The exclusive gyms, exercise classes, schools and even pubs (The Blind Beggar anyone?) are exclusive because what they really offer is networking: the guarantee to their members that all the other people there will be reasonably congenial and possibly useful company. No time-wasters, tyre-kickers, glommers, celeb-spotters and other parasites, misfits and plain ordinary people.
A group is formed round some common experience or activity that its members want to share. This is why commuters aren't a group: they don't want to be there. It's why office workers often aren't a group: the nature of their work by and large isolates them in themselves (compare a bunch of analysts with their heads stuck in their computers with a bunch of guys in a foundry, who have to co-operate or they will be seriously injured by hot metal).

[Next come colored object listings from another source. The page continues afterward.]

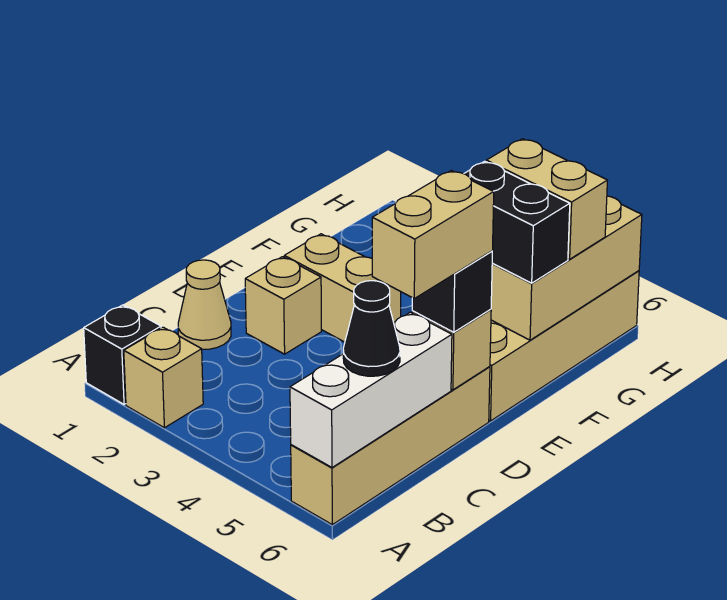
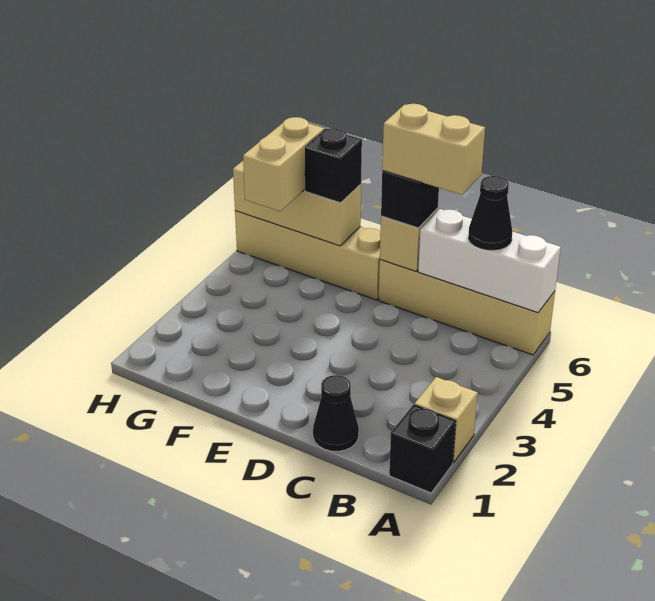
tan 1x1 cone [178,260,231,349] -> black 1x1 cone [313,375,359,451]
tan 1x1 brick [245,257,321,354] -> none
tan 1x2 brick [284,234,401,342] -> none
black 1x2 brick [464,161,570,283] -> black 1x1 brick [305,128,362,203]

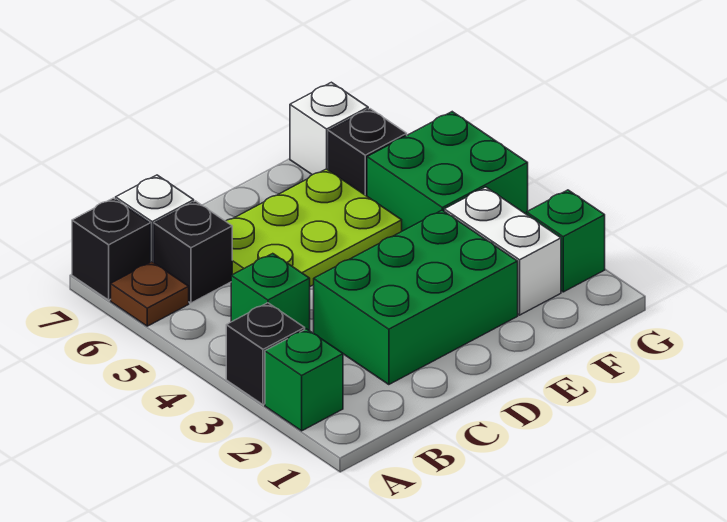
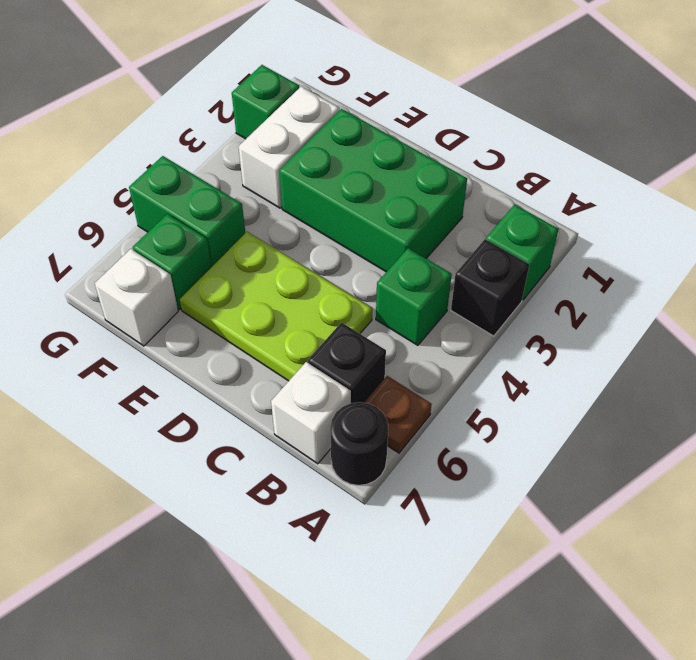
black 1x1 brick [72,198,150,300] -> black 1x1 round brick [330,402,388,485]
green 2x2 brick [367,112,528,231] -> green 1x2 brick [129,156,245,266]
black 1x1 brick [329,109,407,196] -> green 1x1 brick [133,214,212,309]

At some stage in our lives - I'm guessing it's well before eighteen - we need an experience of what being part of a group is like. We need to see and feel what it is like to exchange favours, to help and be helped, to trust and be trusted. Then we can see the world around us as somewhere we have a place in, that can be trusted, can be helpful to us and to which we can be helpful. These are not experiences that can be "had later", but lessons that need to be learned when we are still forming ourselves. Otherwise we make the adaption to a world that isn't helpful and can't be trusted and become, in the words of the song "cold, alone, just a person on my own". That was my experience.
I and others like me might have adapted like that, but it doesn't mean the urge, need or instinct to want to belong dies. That's still there. It's what lies behind our sense that we're incomplete and it's what causes the sudden bolt of loneliness when we are somewhere we would like to belong and know we arrived too late. It's why the sound of laughter in the next room is so tantalising and cruel.